Officials in Virunga, Africa's oldest national park established in 1925, said on Monday the attackers looted the three sites, seizing arms and communications equipment.

The area attacked is only two hours walk from a unique and isolated population of gorillas, according to WildlifeDirect, an organisation involved in conservation in Virunga, which is home to half of the 700 mountain gorillas that remain in the world.

"This was an unprovoked attack on our Rangers and other wildlife officers who protect Virunga's wildlife. And the Mai Mai said that if we retaliate, they will kill all the gorillas in this area," Virunga's Park Director Norbert Mushenzi said in a statement distributed by WildlifeDirect.

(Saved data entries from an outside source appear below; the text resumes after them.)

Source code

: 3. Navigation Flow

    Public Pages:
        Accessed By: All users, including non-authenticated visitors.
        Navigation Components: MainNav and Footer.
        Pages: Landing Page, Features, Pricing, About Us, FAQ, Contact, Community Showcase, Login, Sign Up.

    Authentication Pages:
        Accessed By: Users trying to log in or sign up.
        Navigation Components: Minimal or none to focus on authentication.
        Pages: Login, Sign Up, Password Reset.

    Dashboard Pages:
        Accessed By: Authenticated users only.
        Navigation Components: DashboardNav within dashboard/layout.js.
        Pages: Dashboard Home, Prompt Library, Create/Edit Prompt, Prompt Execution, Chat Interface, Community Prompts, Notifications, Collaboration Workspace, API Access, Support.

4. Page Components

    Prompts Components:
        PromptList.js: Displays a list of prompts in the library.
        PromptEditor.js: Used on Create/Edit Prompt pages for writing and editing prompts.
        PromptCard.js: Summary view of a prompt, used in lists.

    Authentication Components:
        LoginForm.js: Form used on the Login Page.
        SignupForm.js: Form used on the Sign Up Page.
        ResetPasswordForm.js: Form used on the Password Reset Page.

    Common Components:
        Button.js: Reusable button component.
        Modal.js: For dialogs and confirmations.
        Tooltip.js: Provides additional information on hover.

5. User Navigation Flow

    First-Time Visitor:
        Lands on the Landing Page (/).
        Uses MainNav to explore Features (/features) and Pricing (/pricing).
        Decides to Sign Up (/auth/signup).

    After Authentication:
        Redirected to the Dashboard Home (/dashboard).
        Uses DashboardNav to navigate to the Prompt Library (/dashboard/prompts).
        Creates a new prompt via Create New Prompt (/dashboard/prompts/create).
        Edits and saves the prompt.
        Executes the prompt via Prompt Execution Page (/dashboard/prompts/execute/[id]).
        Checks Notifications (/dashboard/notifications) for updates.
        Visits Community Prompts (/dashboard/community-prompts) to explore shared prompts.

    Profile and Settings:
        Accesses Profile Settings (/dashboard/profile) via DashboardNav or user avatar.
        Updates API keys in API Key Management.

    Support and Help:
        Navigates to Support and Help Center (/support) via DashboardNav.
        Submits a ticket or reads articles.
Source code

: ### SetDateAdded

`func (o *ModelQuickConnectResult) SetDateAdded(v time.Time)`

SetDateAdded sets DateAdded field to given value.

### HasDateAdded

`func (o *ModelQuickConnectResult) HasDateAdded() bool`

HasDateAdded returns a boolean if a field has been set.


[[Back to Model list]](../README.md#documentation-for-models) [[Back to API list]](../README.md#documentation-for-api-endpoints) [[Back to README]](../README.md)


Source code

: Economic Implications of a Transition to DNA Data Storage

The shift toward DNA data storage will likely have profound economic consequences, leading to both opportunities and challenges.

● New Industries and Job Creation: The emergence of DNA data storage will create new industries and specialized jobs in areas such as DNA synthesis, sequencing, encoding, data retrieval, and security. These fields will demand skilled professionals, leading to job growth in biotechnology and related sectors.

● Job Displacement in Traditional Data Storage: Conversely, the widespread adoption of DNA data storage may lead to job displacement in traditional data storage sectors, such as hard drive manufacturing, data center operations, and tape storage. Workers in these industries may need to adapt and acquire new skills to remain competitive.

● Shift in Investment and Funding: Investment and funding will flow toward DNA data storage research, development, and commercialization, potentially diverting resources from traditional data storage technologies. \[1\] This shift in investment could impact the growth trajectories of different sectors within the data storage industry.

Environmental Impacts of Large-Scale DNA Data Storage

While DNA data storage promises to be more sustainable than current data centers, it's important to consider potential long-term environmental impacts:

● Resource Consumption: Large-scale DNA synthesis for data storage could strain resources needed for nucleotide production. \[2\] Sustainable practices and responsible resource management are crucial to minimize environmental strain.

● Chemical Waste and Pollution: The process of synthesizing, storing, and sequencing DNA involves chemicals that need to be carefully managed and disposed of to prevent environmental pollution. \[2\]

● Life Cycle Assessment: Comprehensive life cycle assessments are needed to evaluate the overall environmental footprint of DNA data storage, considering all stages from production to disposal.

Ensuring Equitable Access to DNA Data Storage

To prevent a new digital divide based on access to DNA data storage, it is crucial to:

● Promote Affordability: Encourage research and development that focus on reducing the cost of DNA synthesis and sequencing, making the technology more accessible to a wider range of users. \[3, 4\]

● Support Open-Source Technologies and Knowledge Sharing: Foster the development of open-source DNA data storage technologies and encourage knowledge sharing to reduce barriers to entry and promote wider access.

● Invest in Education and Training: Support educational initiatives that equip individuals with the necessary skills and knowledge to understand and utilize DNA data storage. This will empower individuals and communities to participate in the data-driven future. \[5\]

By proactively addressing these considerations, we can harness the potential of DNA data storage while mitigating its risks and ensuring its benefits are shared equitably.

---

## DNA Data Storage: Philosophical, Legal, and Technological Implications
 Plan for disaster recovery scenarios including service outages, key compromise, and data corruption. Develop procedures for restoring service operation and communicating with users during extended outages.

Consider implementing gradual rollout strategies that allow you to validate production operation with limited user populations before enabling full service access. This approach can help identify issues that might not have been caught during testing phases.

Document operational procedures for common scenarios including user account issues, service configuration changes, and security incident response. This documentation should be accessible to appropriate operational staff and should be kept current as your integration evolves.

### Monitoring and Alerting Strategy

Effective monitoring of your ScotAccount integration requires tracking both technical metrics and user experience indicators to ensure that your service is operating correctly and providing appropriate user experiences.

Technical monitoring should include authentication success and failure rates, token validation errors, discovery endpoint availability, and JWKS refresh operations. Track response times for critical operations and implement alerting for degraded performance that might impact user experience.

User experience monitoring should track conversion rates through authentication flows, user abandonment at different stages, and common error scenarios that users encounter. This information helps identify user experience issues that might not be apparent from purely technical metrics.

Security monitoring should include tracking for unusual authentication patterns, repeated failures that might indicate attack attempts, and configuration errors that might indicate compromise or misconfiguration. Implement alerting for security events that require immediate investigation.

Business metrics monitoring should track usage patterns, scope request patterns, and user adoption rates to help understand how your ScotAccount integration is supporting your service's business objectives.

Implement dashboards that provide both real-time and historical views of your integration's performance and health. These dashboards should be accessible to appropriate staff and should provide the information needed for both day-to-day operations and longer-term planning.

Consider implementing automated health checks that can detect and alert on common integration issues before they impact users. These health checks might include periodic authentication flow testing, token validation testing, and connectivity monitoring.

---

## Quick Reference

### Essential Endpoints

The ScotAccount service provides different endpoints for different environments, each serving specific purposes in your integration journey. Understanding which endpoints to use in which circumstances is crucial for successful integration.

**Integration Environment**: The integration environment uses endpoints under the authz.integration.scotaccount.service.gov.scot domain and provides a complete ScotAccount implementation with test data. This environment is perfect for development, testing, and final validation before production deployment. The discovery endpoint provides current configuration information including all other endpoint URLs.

During the raids, 13 other local wildlife workers were taken hostage by the militia fighters but were subsequently released, WildlifeDirect said.
Despite the end of a 1998-2003 war in Congo and historic elections held last year in the former Belgian colony, renegade militia and rebel groups still operate in the east of the country, raiding villages and terrorising civilians.

Conservationists also accuse the Mai Mai of slaughtering hundreds of hippos with machine guns on the southern shores of Lake Edward in late 2006.

ILLEGAL SQUATTERS

Lunpali Adanbert, communications officer for the World Wildlife Foundation in the provincial capital Goma, told Reuters the wildlife officer killed on Sunday had been gathering data for the WWF from villagers.

Park officials believe the attacks may also have been motivated by a long standing conflict between conservationists and local people living illegally within the Virunga reserve, which is a UNESCO World Heritage Site.
Besides mountain gorillas, it is also home to eastern lowland gorillas and chimpanzees.

"The assailants said they would continue this kind of violence, if the local people continue to be chased out of the park," said Benoit Kisuki Mathe, an official with the Congolese Institute for Nature Conservation.

The institute said wildlife rangers were tracking the militia and local army units were also being sent to the area.

In January, WildlifeDirect accused rebel fighters loyal to a renegade Congolese army general of butchering two silverback gorillas -- adult males so called because of their grey colouring. But the rebel fighters of General Laurent Nkunda later agreed to stop killing the rare primates.

Richard Leakey, Chairman of WildlifeDirect and credited with ending the slaughter of elephants in Kenya in the 1980s, said that since the beginning of armed conflict in eastern Congo more than 150 wildlife rangers have been killed on active service.

Violence in North Kivu province has been on the rise in recent months due to failing efforts to integrate rebel fighters into the ranks of the national army. Civilians say abuses have increased, often by these "mixed" army units.